A little known, and even less publicized (by the SCCA) fact is that the very first Trans Am race was won OVERALL by an Alfa GTA. The second place car, and first in the over 2 litre class was Bob Tullius in a Dodge Dart. Later on Porsche pulled some rules bending shenanigans and got the 911 classed as a sedan, which it clearly wasn’t, because it had a notional set of rear seats. Of course it dominated, and killed the under 2.5 series.
Ah, the Americans….but like how Meucci invented the telephone, ahead of Bell….but you would be forgiven if you never heard the story….they used to rip out pages from library books, all the references to Meucci….sorry I digress.
After winning the U2 Championship the Porsche 911s got reclassified back to sports cars and were kicked out of U2. This was before U2 became the 2.5 series in ’71. If anyone killed the 2.5 Trans Am, Datsun stood accused.
It’s interesting that SCCA didn’t seem to consider price-based classification.

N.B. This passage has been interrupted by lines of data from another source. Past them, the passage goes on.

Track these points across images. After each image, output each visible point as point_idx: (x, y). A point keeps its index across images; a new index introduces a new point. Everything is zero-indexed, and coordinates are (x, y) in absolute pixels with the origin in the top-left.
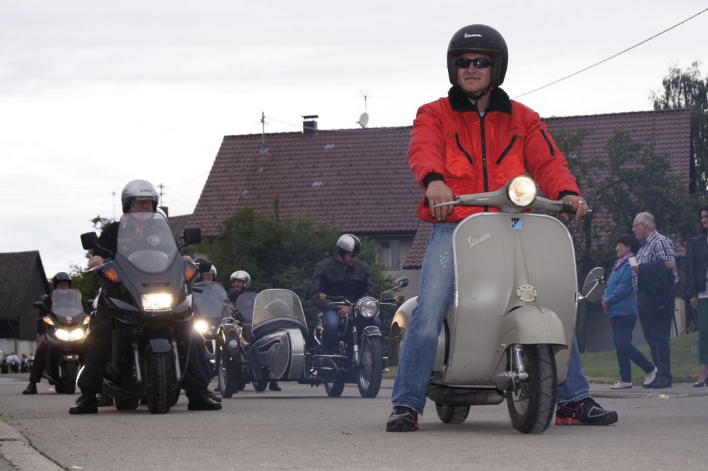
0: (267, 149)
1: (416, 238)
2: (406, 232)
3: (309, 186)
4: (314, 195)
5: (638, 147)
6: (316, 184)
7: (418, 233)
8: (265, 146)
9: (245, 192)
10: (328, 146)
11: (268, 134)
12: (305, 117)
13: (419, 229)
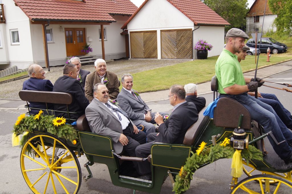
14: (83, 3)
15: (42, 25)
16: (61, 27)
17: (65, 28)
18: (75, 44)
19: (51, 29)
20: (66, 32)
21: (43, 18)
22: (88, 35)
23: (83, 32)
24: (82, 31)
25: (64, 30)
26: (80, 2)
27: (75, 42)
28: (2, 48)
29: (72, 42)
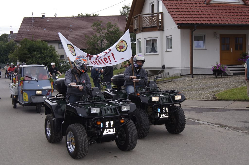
0: (33, 21)
3: (43, 30)
4: (44, 32)
5: (113, 26)
6: (44, 29)
8: (33, 20)
9: (29, 31)
10: (47, 21)
11: (34, 17)
12: (42, 14)
14: (244, 6)
15: (189, 30)
16: (215, 33)
17: (220, 35)
18: (231, 51)
19: (204, 35)
21: (190, 22)
23: (243, 39)
25: (219, 36)
26: (240, 6)
27: (231, 50)
28: (158, 55)
29: (228, 49)
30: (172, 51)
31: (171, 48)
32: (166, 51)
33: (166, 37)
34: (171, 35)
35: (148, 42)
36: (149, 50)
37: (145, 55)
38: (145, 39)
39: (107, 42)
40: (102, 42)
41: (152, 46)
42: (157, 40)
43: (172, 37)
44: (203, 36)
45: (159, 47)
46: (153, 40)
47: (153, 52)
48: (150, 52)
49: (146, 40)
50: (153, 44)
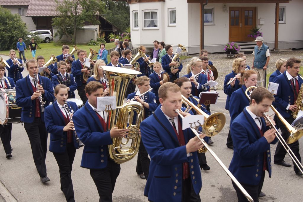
1: (29, 8)
2: (26, 6)
7: (29, 6)
13: (29, 5)
16: (225, 5)
17: (230, 8)
18: (241, 26)
19: (213, 8)
20: (231, 11)
22: (259, 16)
23: (253, 13)
24: (252, 11)
25: (228, 10)
27: (241, 24)
28: (158, 30)
29: (238, 24)
30: (176, 26)
31: (175, 22)
32: (168, 26)
33: (168, 9)
34: (175, 8)
35: (146, 14)
36: (147, 24)
37: (143, 30)
38: (143, 11)
39: (82, 9)
40: (76, 9)
41: (151, 19)
42: (157, 12)
43: (176, 9)
44: (211, 9)
45: (159, 20)
46: (152, 12)
47: (152, 26)
48: (148, 27)
49: (144, 13)
50: (152, 18)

Performance potential is the only thing that matters. If they classed by cost of the original car, the only thing the 510 would have been up against were Corollas.
Aside from that one minor error that was a damn fine article
That was the editor’s mistake, not Glenn’s. Thanks for catching it.

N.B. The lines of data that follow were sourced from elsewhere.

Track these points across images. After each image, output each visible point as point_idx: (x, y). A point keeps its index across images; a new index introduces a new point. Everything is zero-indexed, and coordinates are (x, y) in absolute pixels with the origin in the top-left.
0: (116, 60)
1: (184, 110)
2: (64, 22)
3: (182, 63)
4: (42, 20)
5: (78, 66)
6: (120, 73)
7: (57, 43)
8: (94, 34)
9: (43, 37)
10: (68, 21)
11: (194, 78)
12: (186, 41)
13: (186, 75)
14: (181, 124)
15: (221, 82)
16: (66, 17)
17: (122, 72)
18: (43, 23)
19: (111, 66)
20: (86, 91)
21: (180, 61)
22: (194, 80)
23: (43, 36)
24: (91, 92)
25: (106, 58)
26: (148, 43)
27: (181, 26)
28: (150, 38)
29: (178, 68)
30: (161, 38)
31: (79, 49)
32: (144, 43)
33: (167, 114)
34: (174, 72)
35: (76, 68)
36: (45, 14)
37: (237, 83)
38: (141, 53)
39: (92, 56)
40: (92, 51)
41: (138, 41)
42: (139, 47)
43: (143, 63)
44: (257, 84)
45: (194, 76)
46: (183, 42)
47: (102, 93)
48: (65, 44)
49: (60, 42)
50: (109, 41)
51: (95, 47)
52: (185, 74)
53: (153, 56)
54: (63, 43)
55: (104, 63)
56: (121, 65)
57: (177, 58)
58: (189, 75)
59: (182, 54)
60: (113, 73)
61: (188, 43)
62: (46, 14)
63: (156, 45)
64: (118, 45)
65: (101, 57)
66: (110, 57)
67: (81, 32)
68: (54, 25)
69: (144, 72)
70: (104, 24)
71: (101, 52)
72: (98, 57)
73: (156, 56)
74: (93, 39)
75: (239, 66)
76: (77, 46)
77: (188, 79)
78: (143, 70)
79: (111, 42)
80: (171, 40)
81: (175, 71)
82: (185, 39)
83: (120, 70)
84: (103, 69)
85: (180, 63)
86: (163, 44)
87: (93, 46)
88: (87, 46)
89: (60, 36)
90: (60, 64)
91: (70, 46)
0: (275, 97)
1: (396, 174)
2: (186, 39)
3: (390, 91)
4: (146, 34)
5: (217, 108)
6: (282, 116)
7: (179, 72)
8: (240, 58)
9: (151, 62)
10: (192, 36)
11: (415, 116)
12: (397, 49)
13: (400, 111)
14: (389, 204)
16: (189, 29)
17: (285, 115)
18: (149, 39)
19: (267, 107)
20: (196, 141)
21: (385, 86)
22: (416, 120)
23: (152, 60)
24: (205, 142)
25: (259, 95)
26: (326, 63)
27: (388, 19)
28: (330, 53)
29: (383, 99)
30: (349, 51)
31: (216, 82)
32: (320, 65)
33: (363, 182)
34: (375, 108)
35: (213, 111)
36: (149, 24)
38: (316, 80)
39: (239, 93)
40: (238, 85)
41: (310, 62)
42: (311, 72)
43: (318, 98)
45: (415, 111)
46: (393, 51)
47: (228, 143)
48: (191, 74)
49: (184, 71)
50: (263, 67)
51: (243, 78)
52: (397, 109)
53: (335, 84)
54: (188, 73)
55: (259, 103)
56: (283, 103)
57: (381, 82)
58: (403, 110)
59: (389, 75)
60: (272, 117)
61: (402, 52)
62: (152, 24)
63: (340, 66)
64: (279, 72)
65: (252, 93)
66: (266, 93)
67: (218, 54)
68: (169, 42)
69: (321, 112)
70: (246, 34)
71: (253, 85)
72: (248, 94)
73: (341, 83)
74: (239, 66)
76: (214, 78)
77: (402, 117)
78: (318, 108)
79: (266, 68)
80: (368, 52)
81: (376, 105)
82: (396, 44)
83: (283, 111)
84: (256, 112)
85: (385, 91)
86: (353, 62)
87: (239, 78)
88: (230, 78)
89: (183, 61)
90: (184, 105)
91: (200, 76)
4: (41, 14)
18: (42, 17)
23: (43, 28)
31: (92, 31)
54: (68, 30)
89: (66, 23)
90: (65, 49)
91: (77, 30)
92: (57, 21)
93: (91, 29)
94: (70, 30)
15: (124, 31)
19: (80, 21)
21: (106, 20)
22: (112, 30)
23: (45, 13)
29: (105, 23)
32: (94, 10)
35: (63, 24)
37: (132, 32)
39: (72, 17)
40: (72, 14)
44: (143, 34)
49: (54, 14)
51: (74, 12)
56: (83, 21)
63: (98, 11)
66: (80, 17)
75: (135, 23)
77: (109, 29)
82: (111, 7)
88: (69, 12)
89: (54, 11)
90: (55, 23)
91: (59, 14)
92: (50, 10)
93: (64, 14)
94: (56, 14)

Nice article about the venerable 510 in US road racing. BTW, that #5 510 in the second pic is Bobby Clark. Clark competed in the SCCA Runoffs in BSedan at Road Atlanta in ’71 and ’72 in a 510 with a best finish of 12th. He also entered the car at the 12 hrs of Sebring in ’72, but did not qualify. Here’s a pic of his mechanics working on the car in the paddock (photo from Petersen Archives). Not good when you have the hood off and a crank standing on end nearby!

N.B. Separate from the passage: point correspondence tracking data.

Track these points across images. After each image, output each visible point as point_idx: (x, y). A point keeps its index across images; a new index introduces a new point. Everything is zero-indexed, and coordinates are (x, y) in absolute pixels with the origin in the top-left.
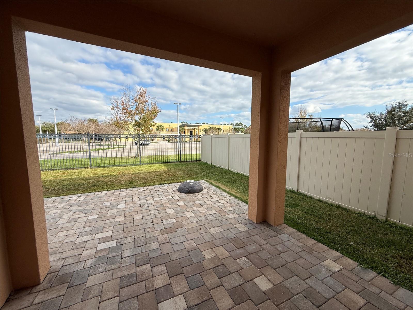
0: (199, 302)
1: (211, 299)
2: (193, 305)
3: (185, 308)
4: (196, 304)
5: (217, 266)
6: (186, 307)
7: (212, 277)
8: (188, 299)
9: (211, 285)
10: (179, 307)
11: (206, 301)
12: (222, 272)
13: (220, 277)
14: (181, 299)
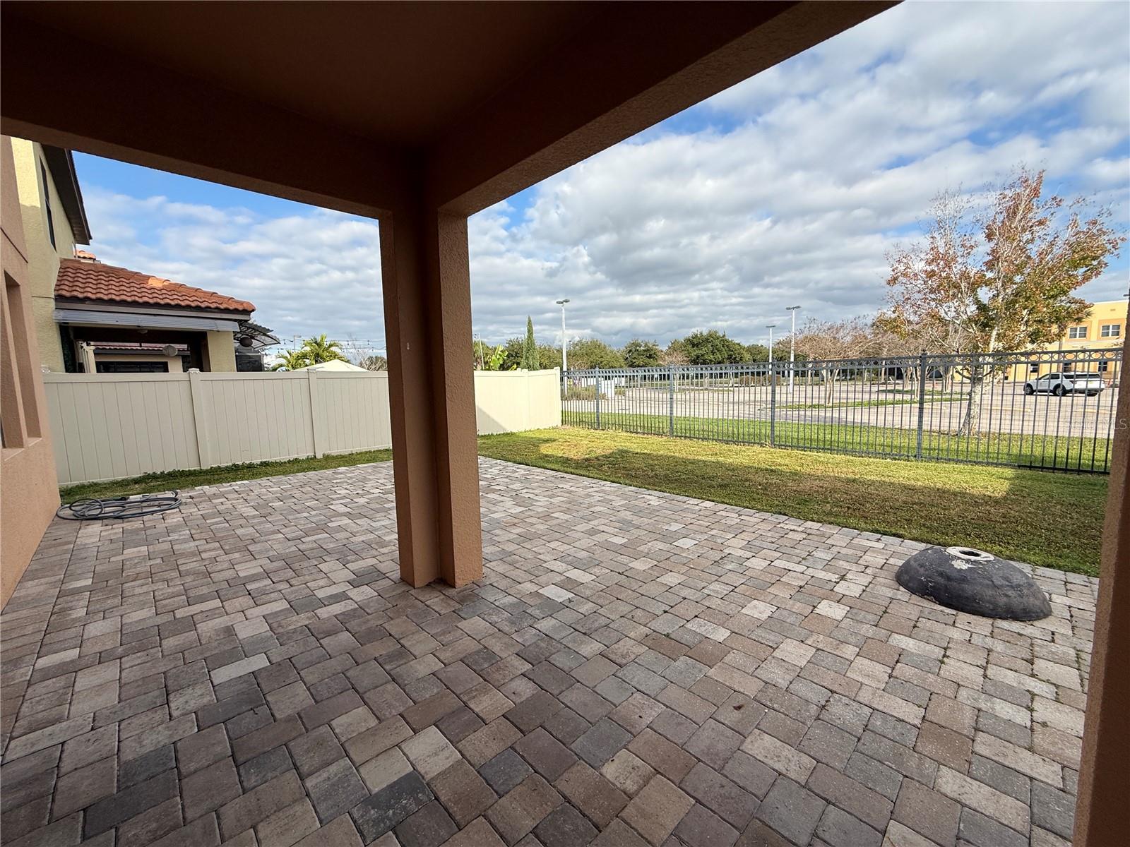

Probably the first 510 to compete in the US in an FIA sanctioned race was at the 24hrs of Daytona in 1970 by the team of Don Kearny and Wayne Purdy.
They made the starting grid (starting last!) but dropped out around 7PM with electrical issues according to Jeff Winter, who crewed for the team. Winter would go on to successfully race his own 510s in SCCA and won a National Championship in GProd in a 510 in 2001!
Not mentioned was how Datsun supported the club racer in all sorts of ways. From getting performance parts approved for competition, to sharing technology and set-ups through technical manuals and performance parts catalogues, to subsidizing and knocking down the pricing of parts to Datsun competitors. In the ’70s, Datsun was far out in front of the other Japanese manufacturers in these areas, and few others (British Leyland–MG/Triumph/Jaguar comes to mind) in the world did anything similar, on a broad scale, to small-time racers, all the way up to big-time.
Mazda copied Datsun’s methods here, but didn’t really blossom on any broad scale until the RX-7, and later, the MX-5/Miata came out. All these decades later, Mazda’s deep support of racing and the Miata programs are an outgrowth of what Datsun started and did with the 510 and other cars in the early ’70s.